La dangereuse guerre de l’inaction climatique
L’écologie n’est pas qu’une affaire de sacs en papier kraft ou de papillons : elle devient l’objet d’une guerre d’une infime minorité de la population contre une écrasante majorité.

Depuis plusieurs années maintenant, la recrudescence décomplexée du climatoscepticisme a focalisé nombre d’indignations et de luttes écologistes. S’il est vrai que les déclarations caricaturales et bruyantes entendues çà et là sur les radios ou les chaînes d’info en continu permettent aisément d’occuper le terrain médiatique et politique, il n’en reste pas moins que nous nous sommes peut-être tous, militants ou scientifiques, jetés sur ces épouvantails en dépensant notre énergie à tenter d’endiguer la vague climatodénialiste et anti-écologiste.
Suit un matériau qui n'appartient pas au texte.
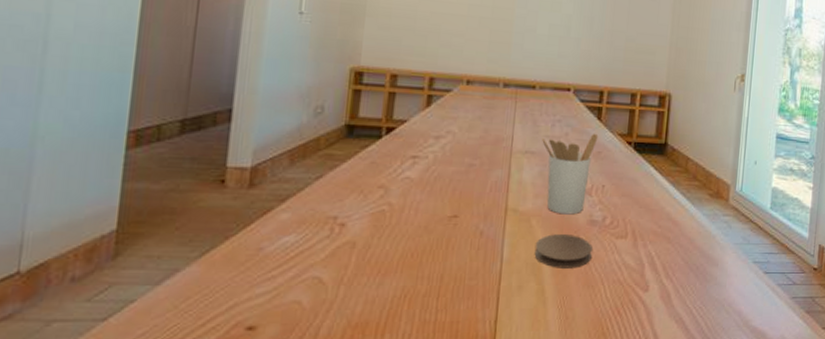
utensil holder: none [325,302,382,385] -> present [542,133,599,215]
Pourtant, les événements de ces derniers mois, particulièrement dans cette année 2025 décidément peu écocompatible, pointent plutôt un danger bien plus grand, car capable d’orienter les politiques sociales et économiques de façon beaucoup plus efficace que les diatribes d’un Pascal Praud. Tandis que le climatodénialisme faisait crouler l’actualité politique sous des punchlines mensongères et grotesques, la course de fond engagée par l’inaction climatique (ou, parfois, l’action climatique la moins efficiente possible) a progressé de manière dangereuse, voire criminelle.
C’est toute une élite française qui a décidé de rentrer en guerre contre l’écologie, mais surtout contre sa propre population.
Recul des ZFE pour des raisons faussement sociales, demi-victoire d’une loi Duplomb retoquée certes sur la réintroduction des pesticides néonicotinoïdes, mais toujours autant à l’aise sur l’agro-industrie, ou encore ridicules conseils pour l’adaptation aux canicules de l’été 2025 : c’est toute une élite française qui a décidé de rentrer en guerre contre l’écologie, mais surtout contre sa propre population – en particulier contre les plus vulnérables.
Cynisme
Car contrairement à ce que l’on pourrait imaginer, l’économie industrielle et financière ne pense pas à long terme, et la course au profit s’imagine sur un temps beaucoup plus court, puisqu’il s’agit d’amasser le plus d’argent dans un temps suffisamment réduit. Alors que les études économistes sérieuses indiquent que le coût de l’inaction climatique est à long terme plus élevé que celui d’actions engagées à court et moyen terme, les intérêts financiers et industriels font des calculs nettement plus cyniques.
Hors de question de dépenser un kopeck dans la réduction de gaz à effet de serre ; il s’agit désormais de récupérer tout ce qu’on peut avant que le navire coule, tout en projetant, à long terme cette fois, la stabilité de ghettos (ou de bunkers) pour ultra-riches.
L’écologie n’est pas qu’une affaire de sacs en papier kraft ou de papillons : elle devient l’objet d’une guerre d’une infime minorité de la population contre une écrasante majorité. Hélas, comme je l’avais montré dans l’ouvrage Écoarchie, nous sommes tellement accros à notre rôle de citoyen-consommateur que, toutes classes confondues, nous peinons à organiser des mouvements politiques de fond pour lutter contre cette guerre de domination – et aussi, bien sûr, parce que le système s’organise pour que les plus vulnérables soient maintenus la tête sous l’eau.
À la fois agents de notre propre déchéance et victimes d’un système qui nous y encourage structurellement, nous nous retrouvons souvent démunis, à échelle individuelle ou collective – en ayant l’impression d’avoir simplement le droit de regarder la fin du monde advenir en mondiovision, avec retransmissions en direct pour plus de sensations. Mais la réalité est plus prosaïque : ce n’est le monde qui se termine, c’est une guerre qui est désormais ouvertement déclarée contre nous, par les puissances conservatrices qui, au-delà de l’opposition à l’écologie, déploient désormais toutes leurs forces pour faire dériver méthodiquement nos démocraties vers des marchés semi-autoritaires de vote politique.
Avant que les plus vulnérables ne croulent sous des politiques liberticides qui les visent directement (ce qui est hélas déjà le cas dans un nombre croissant de pays), que l’ensemble des classes travailleuses ne finisse par souffrir d’une économie si tendue que la hausse des prix les plonge dans un état d’hypervigilance financière, il est important de comprendre que la guerre de l’inaction climatique est une guerre de puissants contre tout ce qui est vivant et qui n’appartient pas à leur classe ou à leur cercle de priorités.
Cette guerre, désormais bien engagée à plusieurs niveaux, ne fait que démarrer et promet des conséquences hélas dramatiques, si nous ne politisons pas suffisamment nos conditions, nos situations quotidiennes et nos rapports sociaux pour les transformer en force politique. Une force politique qui n’aura pas d’autre choix que de s’engager dans cette guerre qui, de toute façon, lui est déjà déclarée.